Aşağıdaki öğelerde "сложная" kelimesini içeren her satırı ayıklayıp aynen kopyalayın. Büyük ve küçük harf farkı önemlidir.

··· Görev girdisi

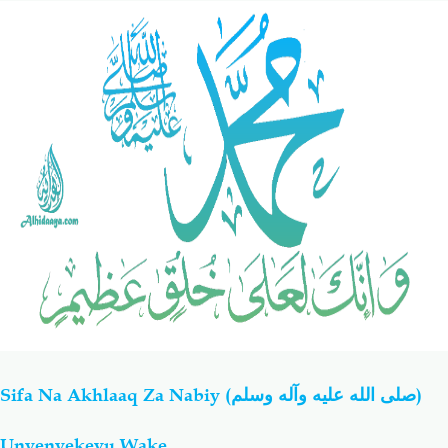
Salaf Wa Ummah
Firaq-Makundi
Fiqh-Ibaadah
Duaa-Adhkaar
Fataawa Za Ulamaa
Kauli Za Salaf
Akhlaaq-Aadaab
Raqaaiq
Familia-Jamii
Maswali-Majibu
Chemsha Bongo
Vitabu
Sifa Na Akhlaaq Za Nabiy
(صلى الله عليه وآله وسلم)
Mapishi
Unyenyekevu Wake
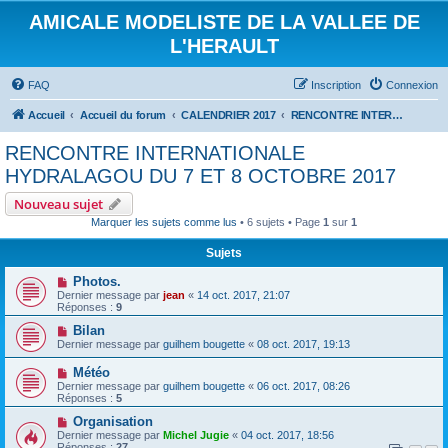
AMICALE MODELISTE DE LA VALLEE DE
L'HERAULT
FAQ
Inscription
Connexion
Accueil
Accueil du forum
CALENDRIER 2017
RENCONTRE INTERNATIONALE HYDRALAGOU DU 7 ET 8 OCTOBRE 2017
RENCONTRE INTERNATIONALE
HYDRALAGOU DU 7 ET 8 OCTOBRE 2017
Nouveau sujet
Marquer les sujets comme lus
• 6 sujets • Page
1
sur
1
Sujets
Photos.
Dernier message par
jean
«
14 oct. 2017, 21:07
Réponses :
9
Bilan
Dernier message par
guilhem bougette
«
08 oct. 2017, 19:13
Météo
Dernier message par
guilhem bougette
«
06 oct. 2017, 08:26
Réponses :
5
Organisation
Dernier message par
Michel Jugie
«
04 oct. 2017, 18:56
Réponses :
27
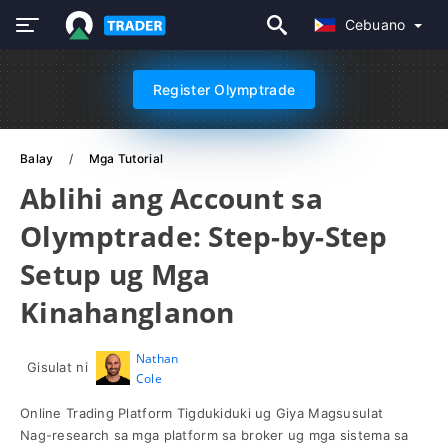
Cebuano
Register Olymptrade
Balay
Mga Tutorial
Ablihi ang Account sa
Olymptrade: Step-by-Step
Setup ug Mga
Kinahanglanon
Nathan
Gisulat ni
Cole
Online Trading Platform Tigdukiduki ug Giya Magsusulat
Nag-research sa mga platform sa broker ug mga sistema sa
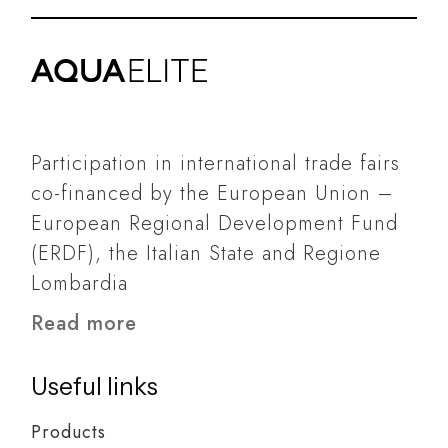
Participation in international trade fairs
co-financed by the European Union –
European Regional Development Fund
(ERDF), the Italian State and Regione
Lombardia
Read more
Useful links
Products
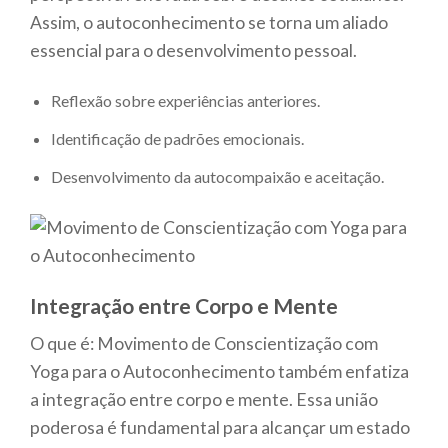
Assim, o autoconhecimento se torna um aliado
essencial para o desenvolvimento pessoal.
Reflexão sobre experiências anteriores.
Identificação de padrões emocionais.
Desenvolvimento da autocompaixão e aceitação.
Integração entre Corpo e Mente
O que é: Movimento de Conscientização com
Yoga para o Autoconhecimento também enfatiza
a integração entre corpo e mente. Essa união
poderosa é fundamental para alcançar um estado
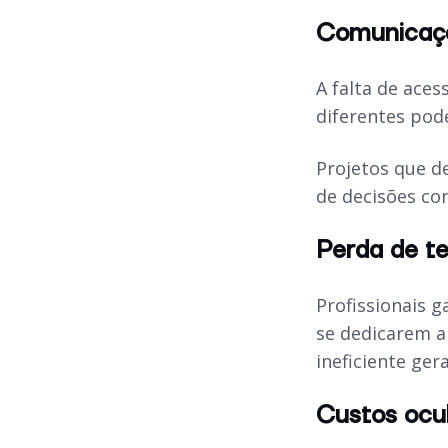
Comunicaçã
A falta de aces
diferentes pod
Projetos que d
de decisões con
Perda de t
Profissionais 
se dedicarem a 
ineficiente ge
Custos ocul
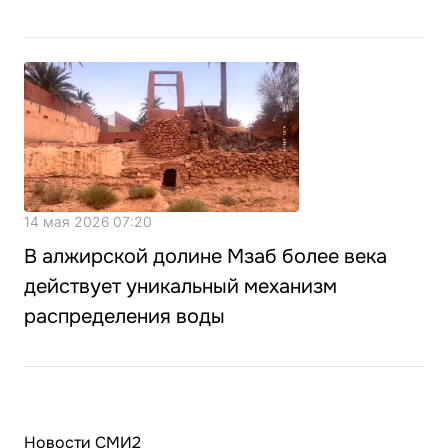
14 мая 2026 07:20
В алжирской долине Мзаб более века
действует уникальный механизм
распределения воды
Новости СМИ2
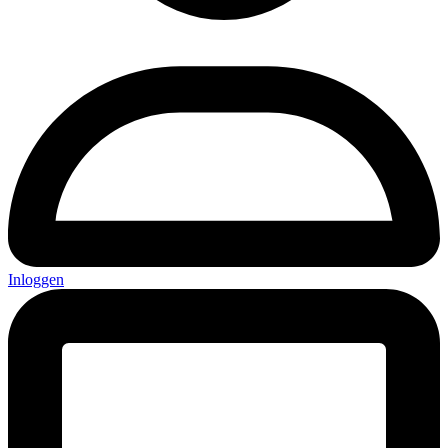
Inloggen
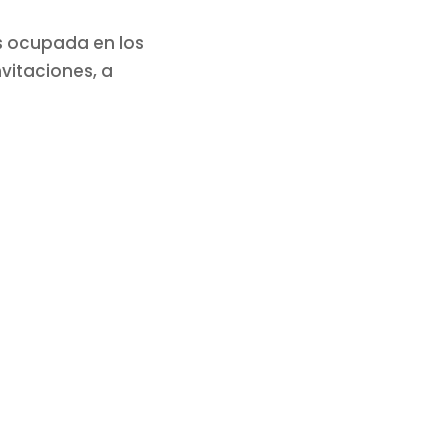
s ocupada en los
nvitaciones, a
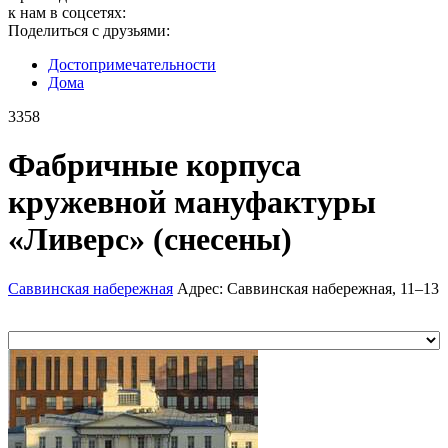
к нам в соцсетях:
Поделиться с друзьями:
Достопримеча­тельности
Дома
3358
Фабричные корпуса
кружевной мануфактуры
«Ливерс» (снесены)
Саввинская набережная
Адрес: Саввинская набережная, 11–13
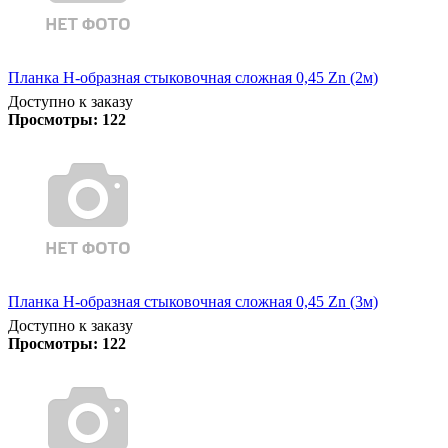
Планка Н-образная стыковочная сложная 0,45 Zn (2м)
Доступно к заказу
Просмотры:
122
Планка Н-образная стыковочная сложная 0,45 Zn (3м)
Доступно к заказу
Просмотры:
122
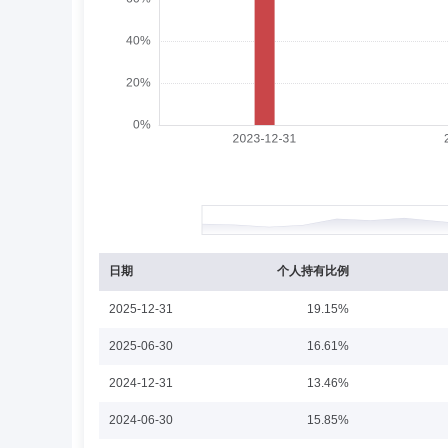
栾庆帅
投资决策委员会成员
学历：硕士
栾庆帅先生：中国国籍，硕士研究生。历任中山证券有限责
型证券投资基金、富安达策略精选灵活配置混合型证券投资
康佳燕
投资决策委员会成员
学历：硕士
康佳燕女士：中国国籍，香港大学工商管理硕士。历任工银
专户投资经理，南洋商业银行固定收益部投资经理。现任公
资基金的基金经理。
日期
个人持有比例
2025-12-31
19.15%
纪青
投资决策委员会成员
学历：硕士
任职
2025-06-30
16.61%
纪青女士：中国国籍，同济大学应用数学硕士。历任中海基金
2024-12-31
13.46%
数增强型证券投资基金、富安达智优量化选股混合型发起式
证券投资基金、富安达上证科创板综合指数增强型证券投资基金
2024-06-30
15.85%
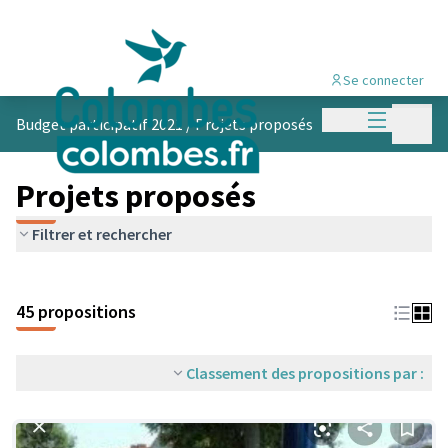
Se connecter
Menu princi
Menu p
Budget participatif 2021
/
Projets proposés
Projets proposés
Filtrer et rechercher
45 propositions
Classement des propositions par :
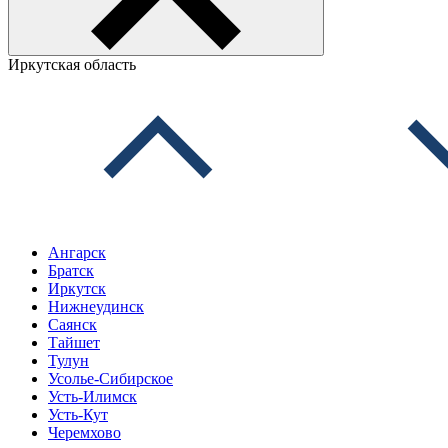
Иркутская область
Ангарск
Братск
Иркутск
Нижнеудинск
Саянск
Тайшет
Тулун
Усолье-Сибирское
Усть-Илимск
Усть-Кут
Черемхово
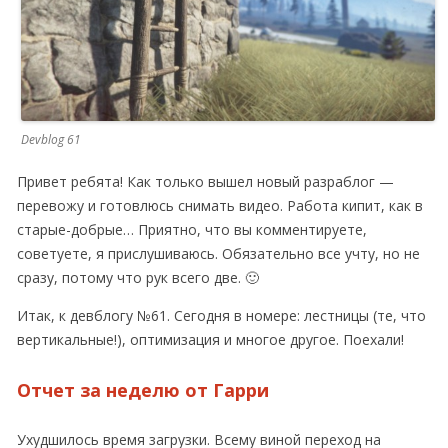
Devblog 61
Привет ребята! Как только вышел новый разраблог —
перевожу и готовлюсь снимать видео. Работа кипит, как в
старые-добрые… Приятно, что вы комментируете,
советуете, я прислушиваюсь. Обязательно все учту, но не
сразу, потому что рук всего две. 🙂
Итак, к девблогу №61. Сегодня в номере: лестницы (те, что
вертикальные!), оптимизация и многое другое. Поехали!
Отчет за неделю от Гарри
Ухудшилось время загрузки. Всему виной переход на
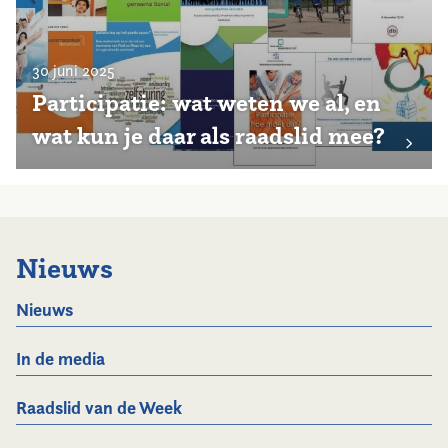
30 juni 2025
Participatie: wat weten we al, en
wat kun je daar als raadslid mee?
Nieuws
Nieuws
In de media
Raadslid van de Week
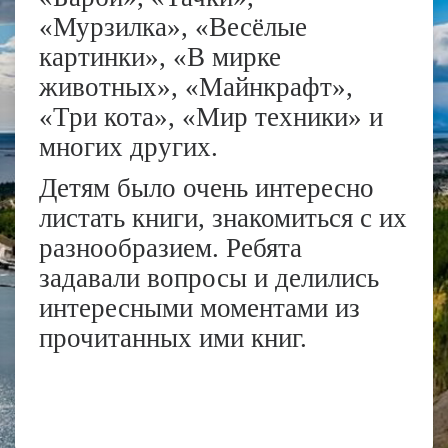
«Мурзилка», «Весёлые
картинки», «В мирке
животных», «Майнкрафт»,
«Три кота», «Мир техники» и
многих других.
Детям было очень интересно
листать книги, знакомиться с их
разнообразием. Ребята
задавали вопросы и делились
интересными моментами из
прочитанных ими книг.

······

### Cevap alanı:
Планка Н-образная стыковочная сложная 0,45 Zn (2м)
Планка Н-образная стыковочная сложная 0,45 Zn (3м)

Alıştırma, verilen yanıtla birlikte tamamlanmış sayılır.